The last glimpse of the white van Hal and Allie Vickers lived in during one of the three years they were homeless was its bumper disappearing around a corner as their home was towed away. Everything they owned was inside it. At the impound lot, which took a while to locate, the Vickers (their real names are different) were told that that they could retrieve their belongings only by driving the vehicle off the premises. This entailed paying the fine, which soon rose from the original and already unthinkable $275 to almost $600. Even if they’d been allowed to collect their possessions from inside their vehicle for free, they would have had no place to keep items retrieved because without it they were homeless again.
This happened back in 2010, when the couple had spent several months driving from spot to spot in industrial zones along Lake Union near Gasworks Park in efforts to evade the attention of parking enforcement patrols and local business owners. Even though they’ve been living in a house since last spring, their memories of the day their home at the time was impounded are still raw. Over coffee recently Hal told me, “They took all my tools.” Allie chimed in: “My shoes, the ones I loved — I still miss those shoes, but the worst was losing all our personal papers.”

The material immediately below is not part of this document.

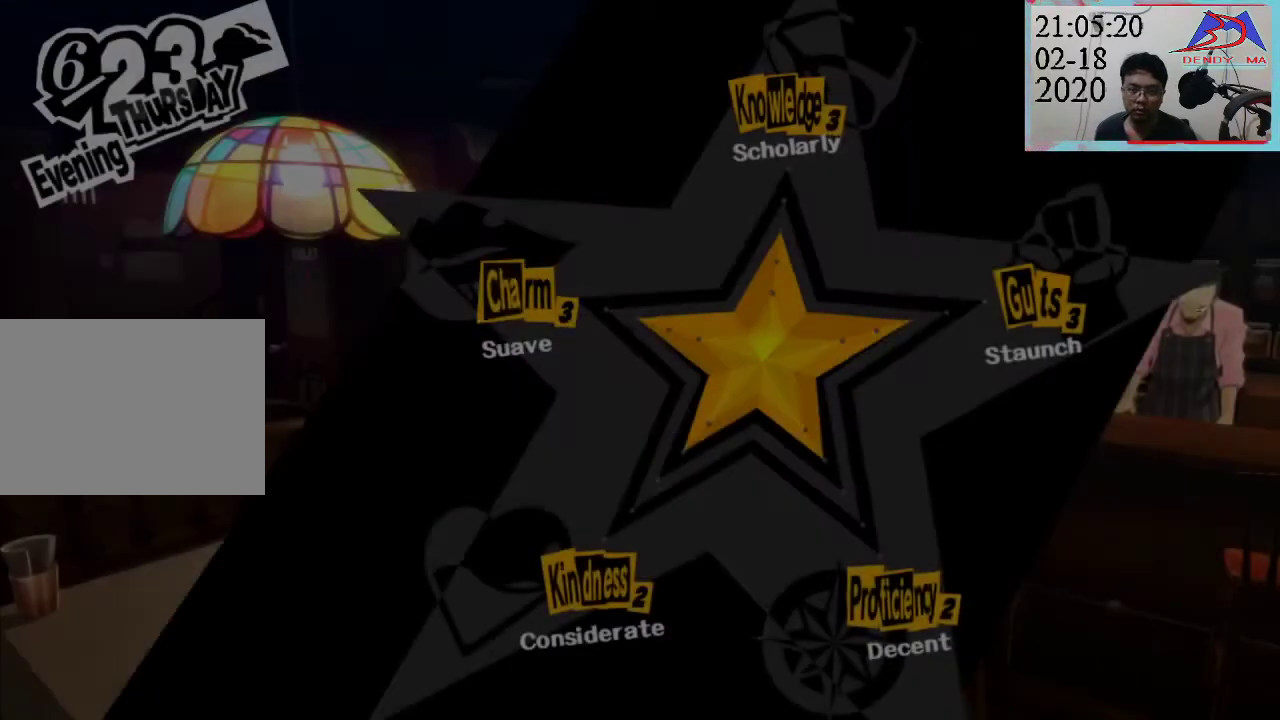
{"buttons": [], "left_stick": "center", "right_stick": "center", "events": []}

People compelled by poverty to live in their vehicles, including seasonal workers and the working poor, have often parked in Seattle’s industrial areas. Many of the parking spaces are close to their places of employment and social services. The spaces sit empty after business hours and are located at some distance from homeowners who might object to having campers as overnight neighbors.

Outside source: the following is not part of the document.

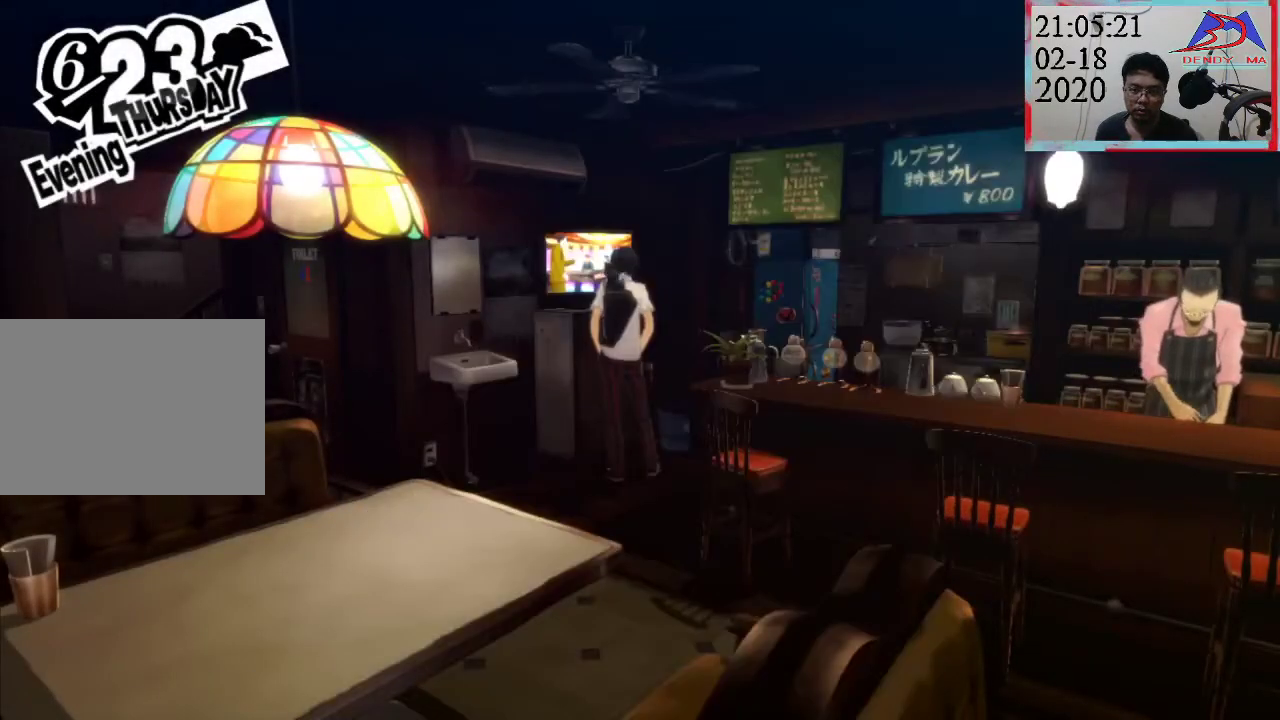
{"buttons": [], "left_stick": "center", "right_stick": "center", "events": []}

However, the physical discomfort and vulnerability to theft and violence of living in a car or truck are compounded by the constant risk of losing everything they own, including their home and sole remaining major investment.
The city is about to try a new approach to create other, more secure vehicle camping opportunities for homeless families. As the Vickers experienced, the momentum for the past several years has been entirely against those trying to hold onto a dry place to sleep.
In 2009, community complaints prompted the city to start enforcing parking ordinances near industrial and manufacturing concerns more strictly, and signs prohibiting parking between 2 a.m. and 5 a.m. appeared throughout these areas.
But the need did not go away. Last year’s One Night Count (the 2012 count will be conducted early Friday, Jan. 27) documented 506 individuals sleeping in vehicles in Seattle. Forty-three were in the Ballard-Interbay area — where 31 of the city’s 85 “No Parking 2-5 AM” signs are posted.
In mid-2011 another new law began weighing on poor people whose only home rides on four wheels: a “scofflaw” ordinance according to which vehicles with unpaid parking tickets can be booted, then impounded if owners don’t make the payments.
Now the city is helping a church open a Safe Parking area on its property at the end of the month in the Ballard area. Safe Parking at Our Redeemer’s Lutheran is the start of a pilot program in which Ballard churches will host families reluctantly making their homes in a car, truck, or RV. The idea was born in 2007, when the death of a homeless woman in the neighborhood led to the formation of the Ballard Homes For All Coalition to improve safety for homeless people living in vehicles. Two churches, Crown Hill United Methodist and Our Redeemer’s, looked into the idea of providing safe parking spaces but couldn't manage on their own the tasks of screening people and connecting them with appropriate social services.
Last year the city stepped up, urged along by Councilmember Mike O’Brien and state Rep. Mary Lou Dickerson. The city has gathered $30,000 from various budgets to fund the Safe Parking pilot program, which resembles Bremerton's Safe Park project. The program will expand to a total of five different church parking lots, in each of which up to five families can live in vehicles with access to rest rooms, hygiene supplies, cell phone charging, and other amenities from their hosts and neighbors. Ballard Food Bank resources won't be far away.